Your instructions = In the copy of these records, include no pictures and change nothing else.

Landmark coordinate records =
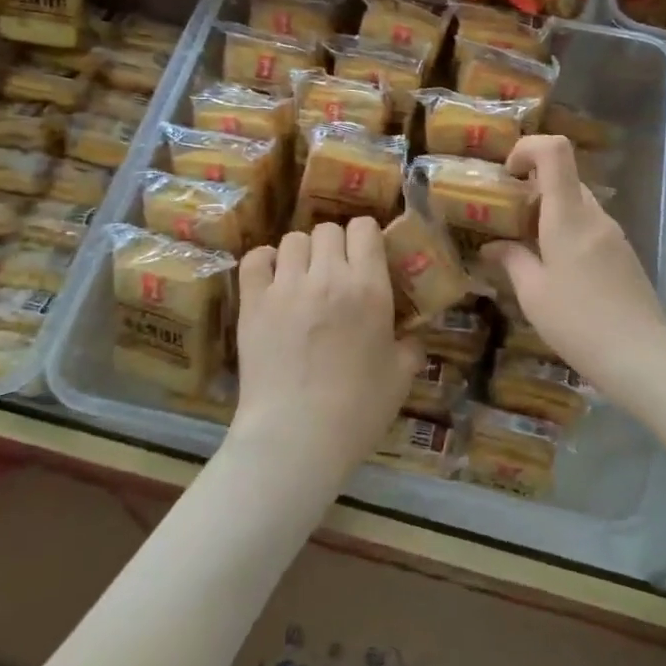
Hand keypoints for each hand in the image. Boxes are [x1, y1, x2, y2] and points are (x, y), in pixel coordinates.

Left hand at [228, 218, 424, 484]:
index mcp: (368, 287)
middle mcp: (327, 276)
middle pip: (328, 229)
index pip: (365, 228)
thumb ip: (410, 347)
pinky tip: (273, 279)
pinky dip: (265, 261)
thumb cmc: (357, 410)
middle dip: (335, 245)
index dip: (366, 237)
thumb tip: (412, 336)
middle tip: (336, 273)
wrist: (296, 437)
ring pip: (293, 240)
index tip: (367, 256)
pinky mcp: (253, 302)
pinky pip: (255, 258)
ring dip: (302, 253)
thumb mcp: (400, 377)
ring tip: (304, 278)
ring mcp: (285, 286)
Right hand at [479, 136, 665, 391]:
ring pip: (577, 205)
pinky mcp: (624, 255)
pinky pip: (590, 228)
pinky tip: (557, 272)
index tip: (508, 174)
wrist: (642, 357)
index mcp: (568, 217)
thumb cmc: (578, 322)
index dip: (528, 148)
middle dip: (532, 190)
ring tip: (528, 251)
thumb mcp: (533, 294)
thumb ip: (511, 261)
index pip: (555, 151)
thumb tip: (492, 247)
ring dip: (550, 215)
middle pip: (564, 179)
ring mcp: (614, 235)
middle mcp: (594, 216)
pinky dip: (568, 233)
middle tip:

Expected answer =
Hand keypoints for each hand in the image. Boxes are [x1, y1, x2, y2] and points are (x, y), in pixel coordinates.

Left hand at [228, 218, 424, 484]:
index mcp: (368, 287)
middle mcp: (327, 276)
middle pip: (328, 229)
index pip: (365, 228)
thumb ip: (410, 347)
pinky tip: (273, 279)
pinky dip: (265, 261)
thumb cmc: (357, 410)
middle dip: (335, 245)
index dip: (366, 237)
thumb tip: (412, 336)
middle tip: (336, 273)
wrist: (296, 437)
ring pip: (293, 240)
index tip: (367, 256)
pinky mcp: (253, 302)
pinky pip: (255, 258)
ring dip: (302, 253)
thumb mcp: (400, 377)
ring tip: (304, 278)
ring mcp: (285, 286)
Right hand at [479, 136, 665, 391]:
ring pip: (577, 205)
pinky mcp: (624, 255)
pinky pip: (590, 228)
pinky tip: (557, 272)
index tip: (508, 174)
wrist: (642, 357)
index mcp: (568, 217)
thumb cmc: (578, 322)
index dip: (528, 148)
middle dip: (532, 190)
ring tip: (528, 251)
thumb mcp: (533, 294)
thumb ip: (511, 261)
index pip: (555, 151)
thumb tip: (492, 247)
ring dip: (550, 215)
middle pip: (564, 179)
ring mcp: (614, 235)
middle mcp: (594, 216)
pinky dip: (568, 233)
middle tip:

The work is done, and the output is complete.